Historical population
| Census | Pop. | Note | %± |
| 1880 | 73 |  | — |
| 1890 | 128 |  | 75.3% |
| 1920 | 200 |  | — |
| 1930 | 245 |  | 22.5% |
| 1940 | 412 |  | 68.2% |
| 1950 | 313 |  | −24.0% |
| 1960 | 255 |  | −18.5% |
| 1970 | 201 |  | −21.2% |
| 1980 | 199 |  | −1.0% |
| 1990 | 169 |  | −15.1% |
| 2000 | 261 |  | 54.4% |
| 2010 | 230 |  | −11.9% |
| 2020 | 207 |  | −10.0% |
| 2025 (est.) | 191 | Decrease | −7.7% |
U.S. Decennial Census

==Geography==
According to the United States Census Bureau, the town has a total area of 2.2 sqkm, of which 0.02 sqkm, or 1.04%, is water.

===Climate===
The climate in this area is characterized by hot, humid summers and generally mild to cool winters. According to the Köppen Climate Classification system, St. Charles has a humid subtropical climate, abbreviated "Cfa" on climate maps.^{[8]}

Climate data for St. Charles, Arkansas (1991–2020)
| Month | Jan | Feb | Mar | Apr | May | Jun | Jul | Aug | Sep | Oct | Nov | Dec | Year |
| Mean daily maximum °F (°C) | 50.0 (10.0) | 54.7 (12.6) | 63.6 (17.6) | 72.4 (22.4) | 80.0 (26.7) | 87.0 (30.6) | 90.1 (32.3) | 89.7 (32.1) | 84.9 (29.4) | 74.6 (23.7) | 62.4 (16.9) | 52.7 (11.5) | 71.8 (22.1) |
| Daily mean °F (°C) | 41.3 (5.2) | 45.1 (7.3) | 53.5 (11.9) | 62.0 (16.7) | 70.3 (21.3) | 77.8 (25.4) | 80.8 (27.1) | 79.9 (26.6) | 74.0 (23.3) | 62.8 (17.1) | 51.9 (11.1) | 44.0 (6.7) | 62.0 (16.6) |
| Mean daily minimum °F (°C) | 32.5 (0.3) | 35.6 (2.0) | 43.5 (6.4) | 51.6 (10.9) | 60.7 (15.9) | 68.7 (20.4) | 71.6 (22.0) | 70.1 (21.2) | 63.0 (17.2) | 50.9 (10.5) | 41.5 (5.3) | 35.3 (1.8) | 52.1 (11.2) |
| Average precipitation inches (mm) | 4.36 (111) | 4.70 (119) | 5.73 (146) | 5.86 (149) | 4.49 (114) | 3.54 (90) | 3.80 (97) | 2.76 (70) | 3.02 (77) | 3.79 (96) | 4.55 (116) | 5.28 (134) | 51.88 (1,319) |
| Average snowfall inches (cm) | 0.6 (1.5) | 0.2 (0.51) | 0.4 (1.0) | 0.0 (0.0) | 0.0 (0.0) | 0.0 (0.0) | 0.0 (0.0) | 0.0 (0.0) | 0.0 (0.0) | 0.0 (0.0) | 0.0 (0.0) | 0.0 (0.0) | 1.2 (3.01) |
Source: NOAA

==Demographics==
As of the census of 2000, there were 261 people, 113 households, and 81 families residing in the town. The population density was 117.2/km^{2} (303.8/mi^{2}). There were 150 housing units at an average density of 67.3/km^{2} (174.6/mi^{2}). The racial makeup of the town was 98.08% White, 1.75% Black or African American and 1.15% Native American. 0.77% of the population were Hispanic or Latino of any race.

There were 113 households, out of which 23.9% had children under the age of 18 living with them, 56.6% were married couples living together, 6.2% had a female householder with no husband present, and 28.3% were non-families. 25.7% of all households were made up of individuals, and 14.2% had someone living alone who was 65 years of age or older.
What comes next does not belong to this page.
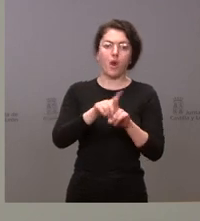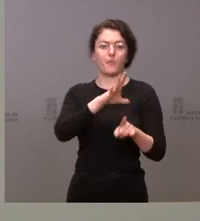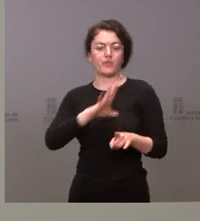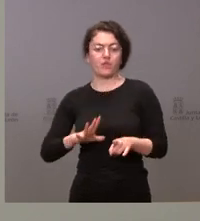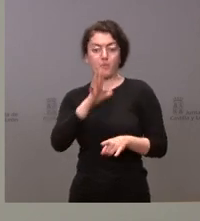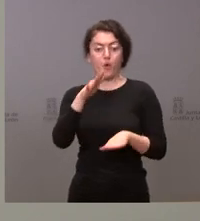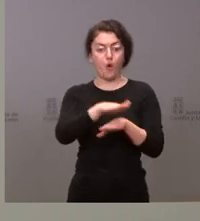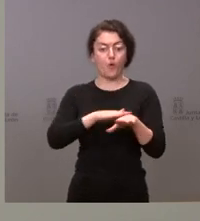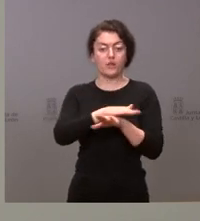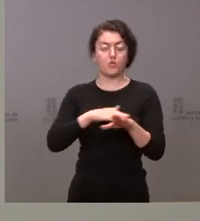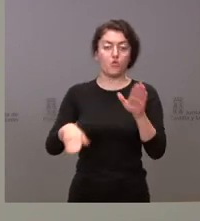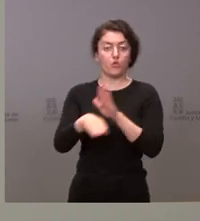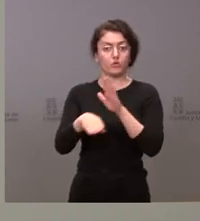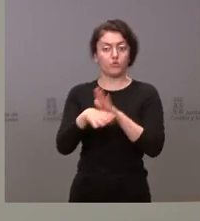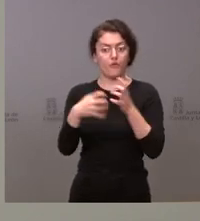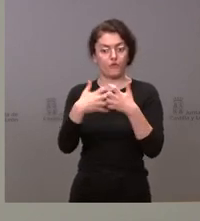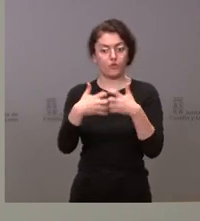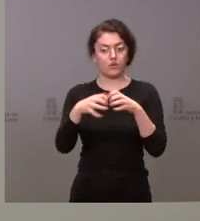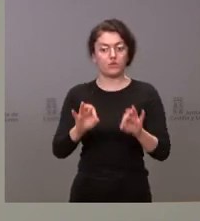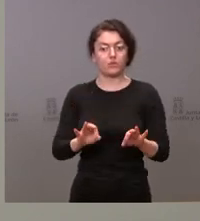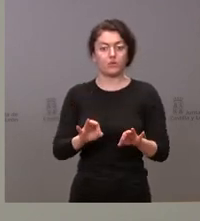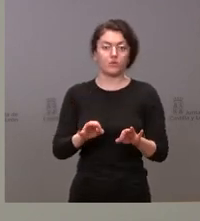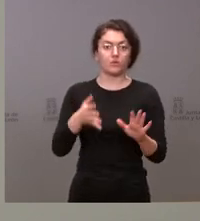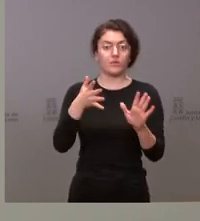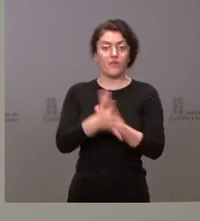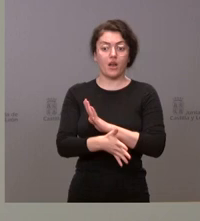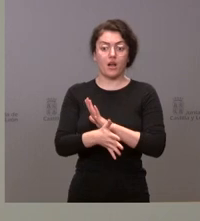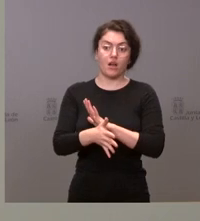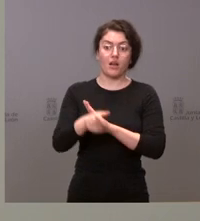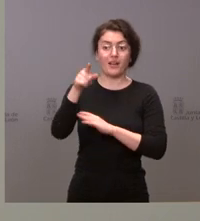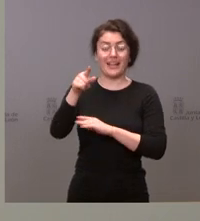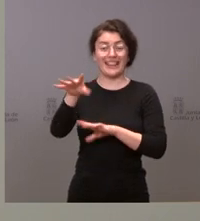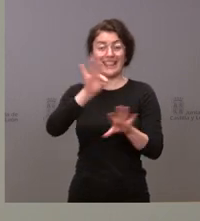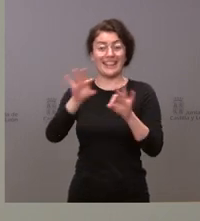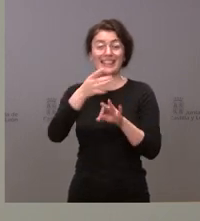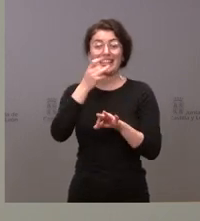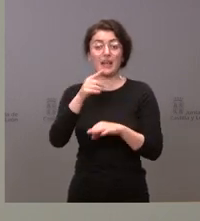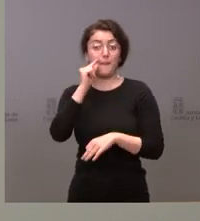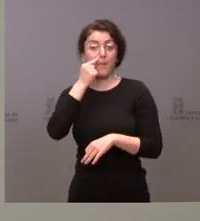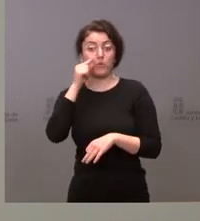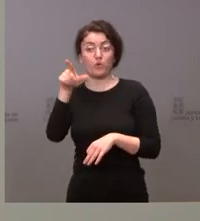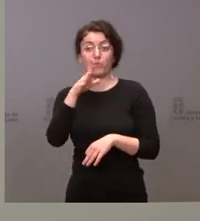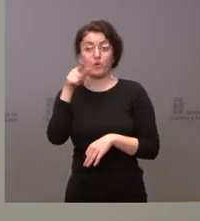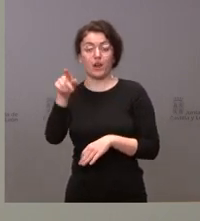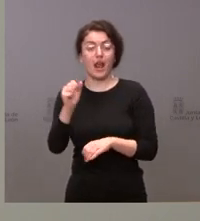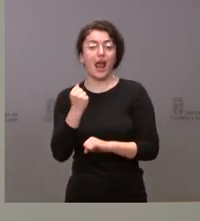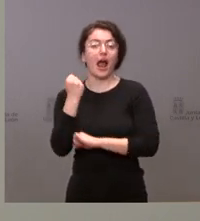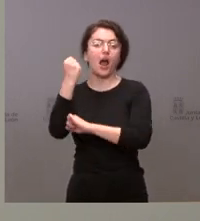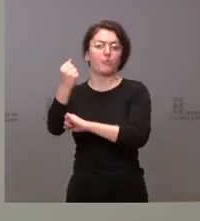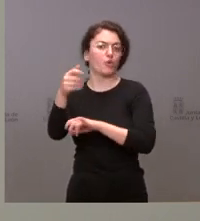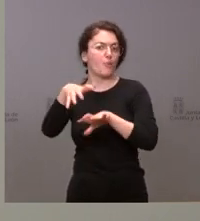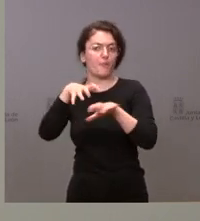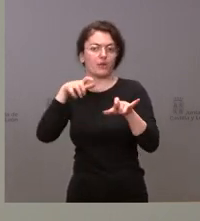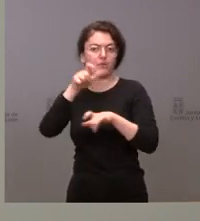Quien tiene que decidir la composición del Gobierno es Alfonso Fernández Mañueco, que tuvo el apoyo mayoritario de las personas de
The average household size was 2.31 and the average family size was 2.69.

In the town, the population was spread out, with 17.6% under the age of 18, 8.0% from 18 to 24, 24.5% from 25 to 44, 29.1% from 45 to 64, and 20.7% who were 65 years of age or older. The median age was 45 years. For every 100 females, there were 112.2 males. For every 100 females age 18 and over, there were 112.9 males.

The median income for a household in the town was $24,375, and the median income for a family was $29,167. Males had a median income of $25,417 versus $13,125 for females. The per capita income for the town was $13,481. About 18.8% of families and 22.7% of the population were below the poverty line, including 21.4% of those under the age of 18 and 19.1% of those 65 or over.

==Education==
Residents are zoned to the DeWitt School District, including DeWitt High School. On July 1, 1985, the St. Charles School District consolidated into the DeWitt district.